● EXTRACTED ENTRIES:
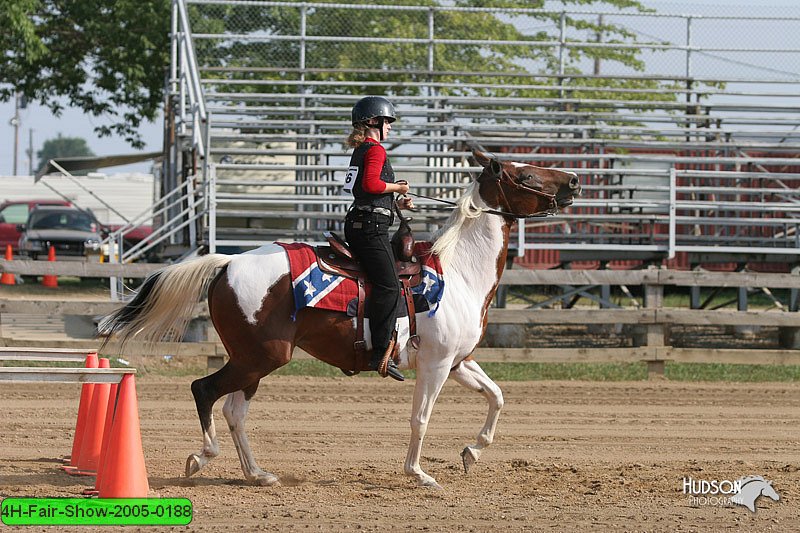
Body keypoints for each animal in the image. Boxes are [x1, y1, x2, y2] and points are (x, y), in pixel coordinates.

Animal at [100, 149, 580, 486]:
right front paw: (419, 474)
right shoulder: (436, 365)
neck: (457, 272)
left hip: (253, 360)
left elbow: (497, 397)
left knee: (235, 409)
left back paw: (257, 474)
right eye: (527, 174)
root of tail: (227, 263)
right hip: (261, 357)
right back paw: (202, 457)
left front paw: (472, 452)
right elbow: (421, 418)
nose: (574, 179)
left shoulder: (459, 362)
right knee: (205, 391)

● HOW TO COMPLETE THIS TASK:
Everything in the data except the pictures must be transcribed exactly.

● YOUR SOLUTION:
Body keypoints for each animal in the image. Boxes are [x1, y1, x2, y2] and points are (x, y), in pixel coordinates.

Animal at [100, 149, 580, 486]:
right front paw: (419, 474)
right shoulder: (436, 365)
neck: (457, 272)
left hip: (253, 360)
left elbow: (497, 397)
left knee: (235, 409)
left back paw: (257, 474)
right eye: (527, 174)
root of tail: (227, 263)
right hip: (261, 357)
right back paw: (202, 457)
left front paw: (472, 452)
right elbow: (421, 418)
nose: (574, 179)
left shoulder: (459, 362)
right knee: (205, 391)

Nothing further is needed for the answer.